Saturday, October 1, 2022

Any "No-Code App" IS (by definition) a Knowledge Graph

Knowledge graphs are pretty abstract mathematical objects, and training someone how to build a really good knowledge graph could potentially take months or years of training.

It turns out though, that when it comes to building a knowledge graph specifically to describe how a particular piece of software should work, if we simply build a prototype of the software we want, in any no  code tool on the planet, that can be exported to Json, then we will have designed a knowledge graph by definition.

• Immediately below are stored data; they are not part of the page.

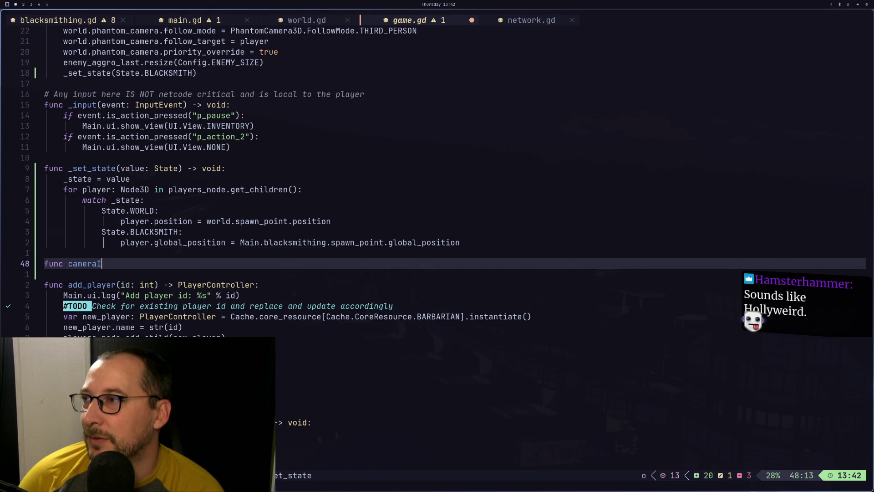
key("BackSpace")
type("_[ro")
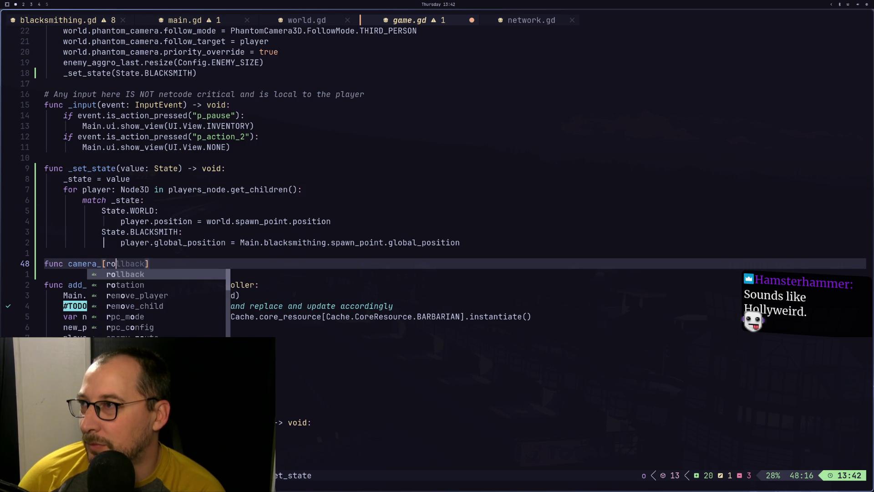
key("BackSpace")
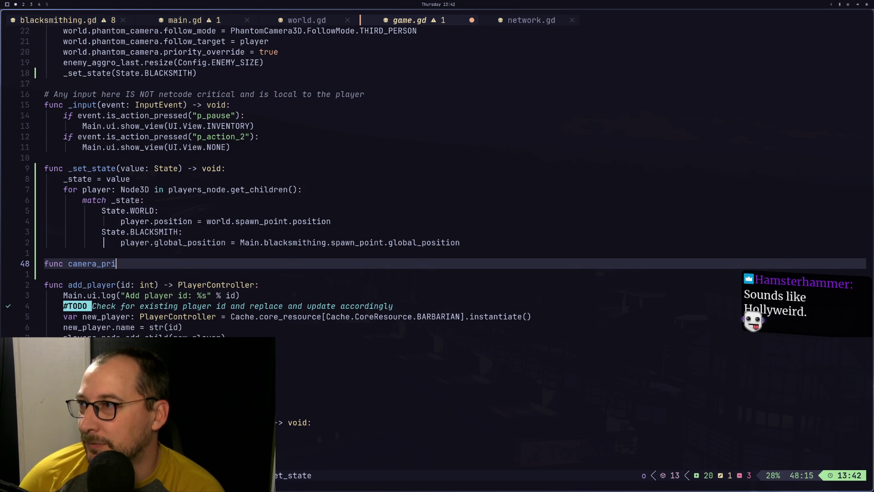
type("() -> void:")
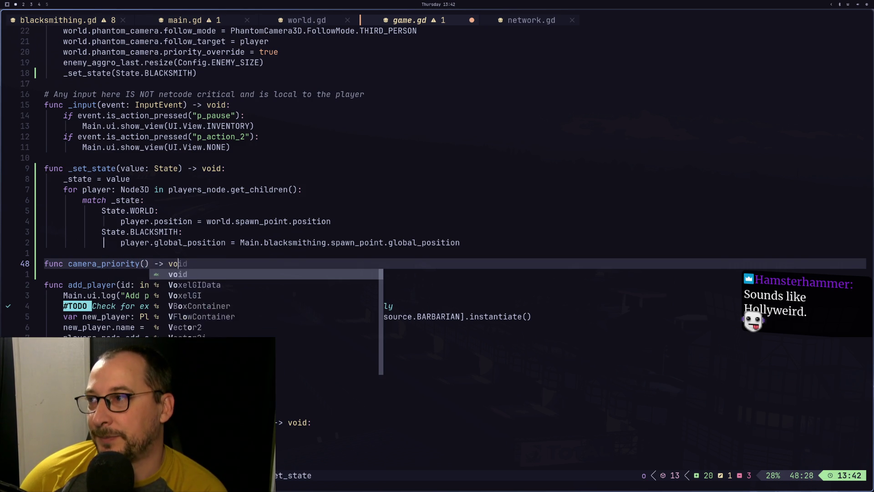
key("Return")
key("Escape")
Try an 'enum Camera{' line below enum State, delete it, and save game.gd.
key("k")
key("k")
key("k")
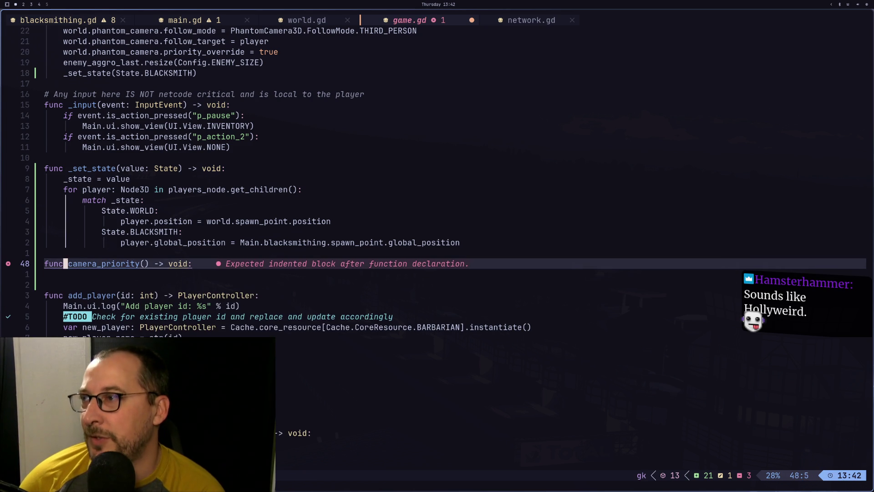
key("k")
key("k")
key("k")
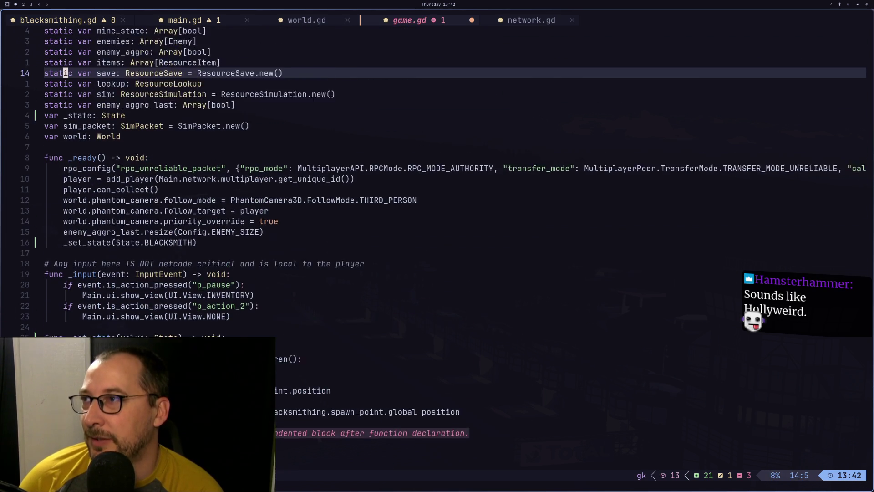
key("k")
key("k")
key("k")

In other words, If we were to use NoCodeXYZ.com to design a little prototype app that does exactly what we want, and then export it to a Json file - my-project.json, and then delete the original app on NoCodeXYZ.com, then the only place that the decisions about how that app worked still exist would be, by definition at this point, in that Json file.

This could be shown to be true (by definition) by Re-Importing the my-project.json file back into NoCodeXYZ.com.  If the resulting app does everything that we want, then we can infirm that 100% of the knowledge, about how the app should be have must have been embedded somewhere in that Json export.

Indeed, I would go a step further, and argue that given these underlying facts, we should always be able to build a Knowledge Graph from the Json export provided - and that if this knowledge graph is then shared with the "Actual" development team - most of the "Specification Documentation" will become entirely unnecessary, because, rather than constantly having to hard-code all of the actual rules into their code, in language, after language, after language - they can simply write their rules relative to the facts defined in the Json file available at design time.

This this in mind, we can have an English Specification Report (which is generated from the Knowledge Graph), and then code in 10 languages, which each also reference the knowledge graph. And then, when the decisions change (as they always do) we can simply update the knowledge graph and then regenerate the Specification Report and Json file - and all 10 languages are now back on the same page.

By contrast... if the code in those 10 languages was all just hard coded, following rules written down in an English specification document, when a decision changes, this is the traditional method of implementing said change:

1) A decision changes
2) A change request is made which describes (in English) what changed.  This change request is now out of synch with the original Design Specification, because the original spec is not usually updated/kept up to date as decisions change.
3) This change request gets scheduled into some subsequent sprint, when the various developers who implemented the original logic can be assigned to jump back into their code, and implement the change requested.
4) Once changed, they now submit the code to be tested and released.
5) IF any bugs are discovered, the process repeats and we go back to step 2.

Now, to be clear, this is not to say that the steps described above will never happen when the project has a knowledge graph, it's just that they will need to happen dramatically less often, because many/most of the decisions can simply reference the knowledge graph - which avoids tight coupling between those decisions, and the various technical contexts and environments in which that decision is expected to be implemented in.